- [THINGS TO DO]
1. Can you reproduce the passage on humility and Hindu–Catholic dialogue between "Mutual respect and reverence must" and "and equal worth.", inclusive?
2. Will you carry on the passage on humility and Hindu–Catholic dialogue, starting after its final sentence?

(SELECTED PASSAGE)

Mutual respect and reverence, however, do require humility, a virtue closely associated with religious wisdom in the Hindu tradition. A fundamental theological ground for humility is the Hindu teaching that God is always more than we can describe or understand with our finite minds and languages.
Taittirīya Upaniṣad speaks of God as the one "from whom all words, along with the mind, turn back having failed to grasp (yato vāco nivartante aprāpya manasā saha)." The implication is that we can only profess our traditions with humility and be open always to the possibility of learning from and being enriched by the wisdom of others. Ṛg Veda entreats us to welcome wisdom from all sources (ā no bhadrāh krtavo yantu vishvatah). One of the sources of disrespect and arrogance is the belief that religious truth is limited to one way of speaking or to one tradition.
Mutual respect and humility must deeply inform and guide our dialogue over what is, today, the most contentious issue between our two traditions. I speak of the phenomena of religious conversion. Let me state, at the outset, that the Hindu tradition values and affirms teachings that Hindus regard as true and worth sharing with others. The motivation for such sharing is the conviction that these teachings are universally relevant and conducive to human wellbeing. Generally speaking, however, such sharing of religious teachings took place in response to a request from the receiver. This practice minimized aggression, and encouraged sharing that was characterized by dialogical exchange between teacher and student.
Hindus and Catholics need to come together in dialogue on this divisive issue. Such dialogue will help us to clarify our concerns and to discover the areas of our mutual agreement. We will agree, I believe, that religious commitment is meaningful only when freely chosen. No tradition is served if converts are gained through unethical methods of coercion, through the promise of economic or political rewards or through misrepresentation of self or other. Human vulnerability in times of material and emotional need must not be exploited for the purpose of gaining converts. Our two traditions commend generosity as an end in itself, and as an outpouring of love and compassion that is free from the expectation of reward. We need also to control our tendency to speak of the ideals of our own tradition and flawed realities of the other tradition.
Mutual respect and reverence must also be grounded in a value for the dignity and sacred worth of the human being. The Hindu tradition teaches that God exists equally in all beings. There is no life outside of God and there is nothing that exists which is not sustained by God. No being is excluded. Every human encounter is an encounter also with God. This is the source of our reverence for the human person and our affirmation of her and his dignity and equal worth.

(End SELECTED PASSAGE)
(ENTRIES SUPPLIED)

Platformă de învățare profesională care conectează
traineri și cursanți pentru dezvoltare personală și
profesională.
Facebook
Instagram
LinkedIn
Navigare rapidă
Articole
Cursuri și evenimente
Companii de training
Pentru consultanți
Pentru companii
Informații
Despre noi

(End ENTRIES SUPPLIED)

- [REPLIES]
1.
Mutual respect and reverence must also be grounded in a value for the dignity and sacred worth of the human being. The Hindu tradition teaches that God exists equally in all beings. There is no life outside of God and there is nothing that exists which is not sustained by God. No being is excluded. Every human encounter is an encounter also with God. This is the source of our reverence for the human person and our affirmation of her and his dignity and equal worth.

2.
Although our theological grounds for reverence towards human beings differ, our shared affirmation of the dignity and worth of human beings is significant and consequential. For both of our traditions, the value of human beings is not derived from the state and is not reducible to economic or political considerations. For the Hindu tradition, it is a value that comes from embodying the One (Ekam Sat) who is of ultimate value. We can stand together against any ideology and political or social structure that denies the personhood, and dignity of human beings and that condones injustice and irreverence. We can speak together for justice and do so for reasons that include but go beyond the political and economic - we can speak of the divine present in the heart of the human. Today, the discernment of this divine presence calls us with urgency to reverence for our common home, the earth, to united efforts to halt its degradation and to promote ecological responsibility in our nations, communities and corporations.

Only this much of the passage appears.